One complaint in engineering teams (me included) is that “the build is too slow.” But when you actually inspect a pipeline the build part itself is often only portion of the total runtime. A lot of the delay comes from everything getting to that step and post it. The build, cloning the repository, starting the runner, restoring caches (if any), downloading dependencies, unpacking archives, and shuffling artifacts between jobs.
That distinction matters. Because teams often optimize the wrong thing. They focus on shaving seconds off compilation while ignoring the much larger cost of repeated setup work. In many pipelines, the real bottleneck is not the code being compiled but it is the pipeline recreating the world on every run. Why?
Why does this happen? Because most CI pipelines are built once and never touched again we pile on years of technical debt until it ultimately boils over. Each run tries to start from a known state so the result is reproducible which is the right default, but it also means a lot of context has to be rebuilt over and over again.
The overhead adds up fast. A repository gets cloned from scratch the runner spins up a fresh environment dependencies are restored or downloaded again caches are unpacked and artifacts are moved between steps. By the time the actual build command runs, the pipeline may have already spent most of its life just preparing to do even do the job. This gets worse as systems grow. Repository history grows the dependency graphs get larger,
A good example is the team that says their build takes 12 minutes only to discover the compiler is responsible for maybe 90 seconds of that time. The rest is Git checkout, dependency installation, test bootstrapping, cache restore, and artifact handling. At that point, calling it “build time” is already misleading. It is really pipeline time.

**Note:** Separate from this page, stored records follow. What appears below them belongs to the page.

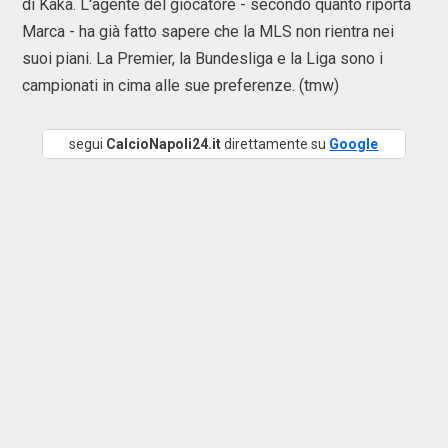
di Kakà. L'agente del giocatore - secondo quanto riporta
Marca - ha già fatto sapere che la MLS non rientra nei
suoi piani. La Premier, la Bundesliga e la Liga sono i
campionati in cima alle sue preferenze. (tmw)
segui
CalcioNapoli24.it
direttamente su
Google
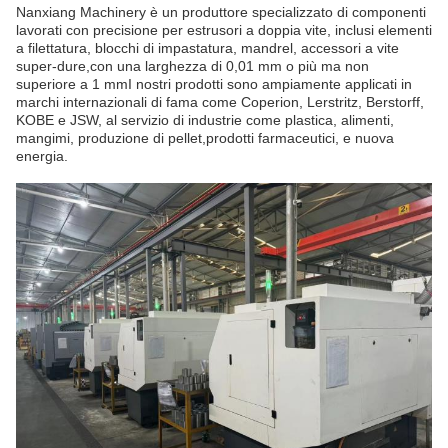
Nanxiang Machinery è un produttore specializzato di componenti
lavorati con precisione per estrusori a doppia vite, inclusi elementi
a filettatura, blocchi di impastatura, mandrel, accessori a vite
super-dure,con una larghezza di 0,01 mm o più ma non
superiore a 1 mmI nostri prodotti sono ampiamente applicati in
marchi internazionali di fama come Coperion, Lerstritz, Berstorff,
KOBE e JSW, al servizio di industrie come plastica, alimenti,
mangimi, produzione di pellet,prodotti farmaceutici, e nuova
energia.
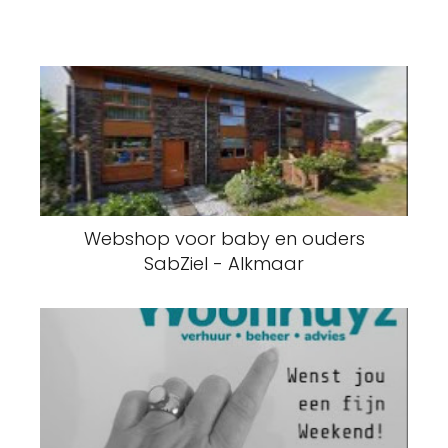
Webshop voor baby en ouders
SabZiel - Alkmaar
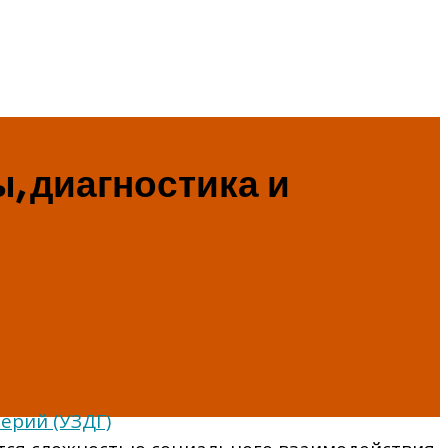
, диагностика и
ерий (УЗДГ)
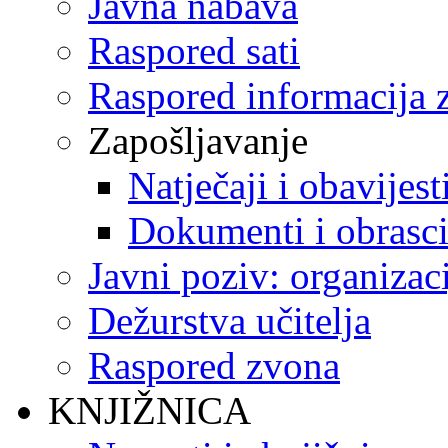
Javna nabava
Raspored sati
Raspored informacija z
Zapošljavanje
Natječaji i obavijest
Dokumenti i obrasc
Javni poziv: organizac
Dežurstva učitelja
Raspored zvona
KNJIŽNICA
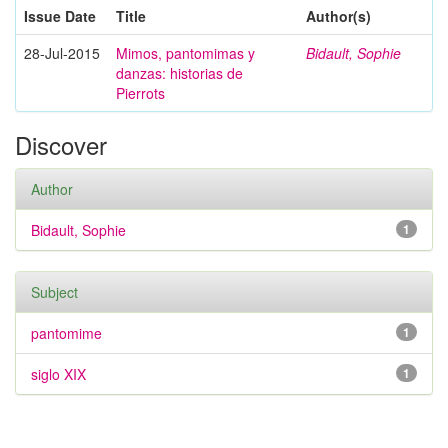
Issue Date
Title
Author(s)
28-Jul-2015
Mimos, pantomimas y
Bidault, Sophie
danzas: historias de
Pierrots
Discover
Author
Bidault, Sophie
1
Subject
pantomime
1
siglo XIX
1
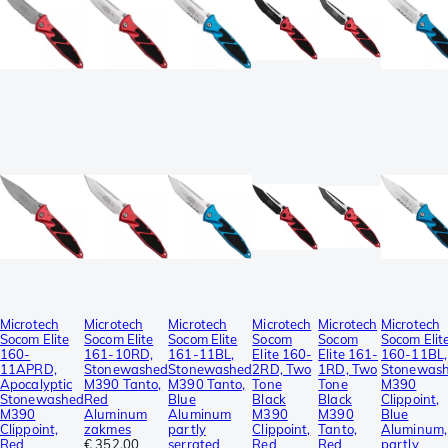
Microtech
Microtech
Microtech
Microtech
Microtech
Microtech
Socom Elite
Socom Elite
Socom Elite
Socom
Socom
Socom Elit
160-
161-10RD,
161-11BL,
Elite 160-
Elite 161-
160-11BL,
11APRD,
Stonewashed
Stonewashed
2RD, Two
1RD, Two
Stonewas
Apocalyptic
M390 Tanto,
M390 Tanto,
Tone
Tone
M390
Stonewashed
Red
Blue
Black
Black
Clippoint,
M390
Aluminum
Aluminum
M390
M390
Blue
Clippoint,
zakmes
partly
Clippoint,
Tanto,
Aluminum,
Red
€ 352,00
serrated
Red
Red
partly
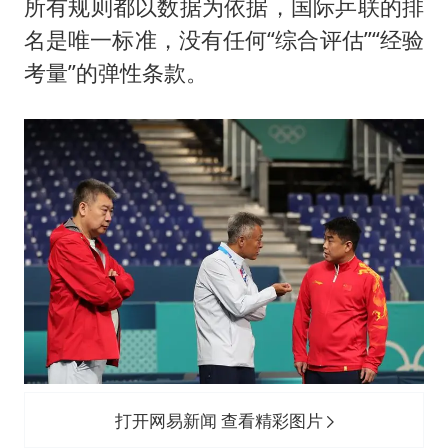
所有规则都以数据为依据，国际乒联的排
名是唯一标准，没有任何“综合评估”“经验
考量”的弹性条款。
打开网易新闻 查看精彩图片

Teams fall into this trap because the build step is the most visible part. It is easy to blame the compiler, the test runner or even Docker because those are the steps developers recognize immediately. What is less obvious is how much time disappears into setup coordination, and data movement between those steps.
In many pipelines the biggest slowdowns come from boring infrastructure tasks rather than the build itself. Large repositories take longer to clone the more branches you have the slower your clone is. By default, git clone fetches all remote branches and their references. Git needs to negotiate, enumerate, and update every branch reference. full history checkouts move more data than most jobs actually need, and missing dependency caches force the pipeline to redownload the same packages every run. Why clone the entire repo when we are building a single branch? And why pull down the same packages every single run?

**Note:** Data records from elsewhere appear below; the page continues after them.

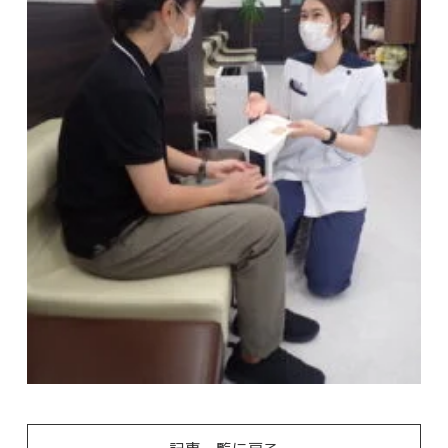
記事一覧に戻る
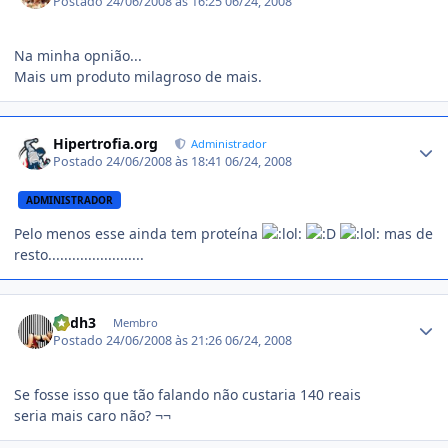
Postado
24/06/2008 às 16:25
06/24, 2008
Na minha opnião...
Mais um produto milagroso de mais.
Estatísticas do autor
Hipertrofia.org
Administrador
Postado
24/06/2008 às 18:41
06/24, 2008
ADMINISTRADOR
Pelo menos esse ainda tem proteína
mas de
resto........................
Estatísticas do autor
andh3
Membro
Postado
24/06/2008 às 21:26
06/24, 2008
Se fosse isso que tão falando não custaria 140 reais
seria mais caro não? ¬¬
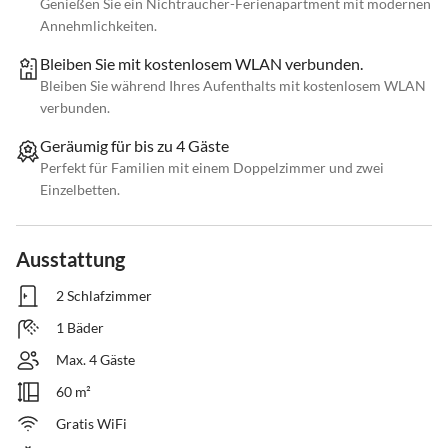
Genießen Sie ein Nichtraucher-Ferienapartment mit modernen
Annehmlichkeiten.
Bleiben Sie mit kostenlosem WLAN verbunden.
Bleiben Sie während Ihres Aufenthalts mit kostenlosem WLAN
verbunden.
Geräumig für bis zu 4 Gäste
Perfekt für Familien mit einem Doppelzimmer und zwei
Einzelbetten.
Ausstattung
2 Schlafzimmer
1 Bäder
Max. 4 Gäste
60 m²
Gratis WiFi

The uncomfortable truth is that many “slow builds” are not really build problems at all. They are workflow design problems. Once you start measuring each phase you often find the build is only a small slice of the total runtime while most of the bulk of the delay comes from repeated setup that nobody questioned because it had become normal.
The fix usually is not some magical compiler flag or a faster build server. It is stepping back taking a breather and redesigning the pipeline around what actually needs to happen. If a job only needs the current commit, do not fetch the world. If dependencies rarely change don’t reinstall them every single run. If multiple stages are passing the same files around ask yourself whether the pipeline is genuinely modular or just fragmented. A healthy pipeline is not the one with the most steps. It is the one that does the least amount of repeated work while still producing reliable results.

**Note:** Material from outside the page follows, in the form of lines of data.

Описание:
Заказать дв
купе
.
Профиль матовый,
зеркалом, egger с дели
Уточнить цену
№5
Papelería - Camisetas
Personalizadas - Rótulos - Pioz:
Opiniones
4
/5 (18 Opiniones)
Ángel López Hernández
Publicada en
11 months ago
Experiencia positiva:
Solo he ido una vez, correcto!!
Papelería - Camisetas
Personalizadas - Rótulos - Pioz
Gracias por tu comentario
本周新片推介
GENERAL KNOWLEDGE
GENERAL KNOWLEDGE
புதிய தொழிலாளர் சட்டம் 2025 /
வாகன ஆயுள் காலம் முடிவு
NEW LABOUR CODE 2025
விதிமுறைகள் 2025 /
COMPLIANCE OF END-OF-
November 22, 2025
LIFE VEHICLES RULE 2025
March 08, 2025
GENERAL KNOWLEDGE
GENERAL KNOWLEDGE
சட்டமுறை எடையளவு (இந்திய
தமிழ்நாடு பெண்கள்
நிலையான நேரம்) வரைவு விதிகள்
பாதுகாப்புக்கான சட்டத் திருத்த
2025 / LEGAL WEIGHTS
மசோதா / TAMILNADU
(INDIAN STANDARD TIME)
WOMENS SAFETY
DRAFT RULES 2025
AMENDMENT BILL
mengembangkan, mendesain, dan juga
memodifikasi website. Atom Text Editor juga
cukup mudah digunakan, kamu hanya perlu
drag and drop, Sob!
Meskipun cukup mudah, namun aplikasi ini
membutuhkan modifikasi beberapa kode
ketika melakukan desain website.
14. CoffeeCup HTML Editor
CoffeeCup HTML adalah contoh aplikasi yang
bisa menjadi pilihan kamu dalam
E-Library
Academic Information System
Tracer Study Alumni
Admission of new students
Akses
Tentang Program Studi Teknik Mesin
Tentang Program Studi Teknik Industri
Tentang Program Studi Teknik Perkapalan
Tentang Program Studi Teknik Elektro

That means the first step in improving CI/CD is not optimization, it is visibility. Break the pipeline into phases and measure them independently:
- Checkout
- Environment startup
- Dependency restore
- Dependency install
- Build
- Test
- Packaging
- Artifact transfer
Once you see where the time is actually going the redesign becomes much easier. You stop arguing about whether “the build” is slow and start asking better questions, like why checkout takes two minutes, why caches miss so often, or why three separate jobs are all preparing the same environment.
Almost all pipelines are built for a team that no longer exists a codebase that no longer looks the same, and release habits that changed years ago. What started as a simple and sensible workflow slowly turns into a pile of extra stages, duplicated setup, oversized caches, and defensive steps nobody wants to remove. At some point, the pipeline stops reflecting how the system is built today and starts reflecting every historical compromise that was ever made.
Redesigning a pipeline means treating it like production infrastructure instead of a dusty script in the corner of the repository.
Ask yourself what each stage is really doing what inputs it actually needs and whether the same work is being repeated elsewhere. In many cases, the biggest gains come not from making a step faster, but from deleting a step entirely, collapsing duplicated jobs, or changing the order of work so failures happen earlier and expensive tasks happen later.
Sometimes the best option is to start again. Ask yourself what are the exact steps right now to package, build and deploy it? Don’t look at what is there and just move it around or adapt it. Sometimes the best option is to start from the beginning as I said earlier “Almost all pipelines are built for a team that no longer exists a codebase that no longer looks the same, and release habits that changed years ago.”
We often say “the build is slow” but in many CI/CD pipelines the actual build is only a fraction of the total runtime. The real delay usually comes from everything around it cloning repositories, spinning up runners, restoring caches, downloading dependencies, and moving artifacts between jobs.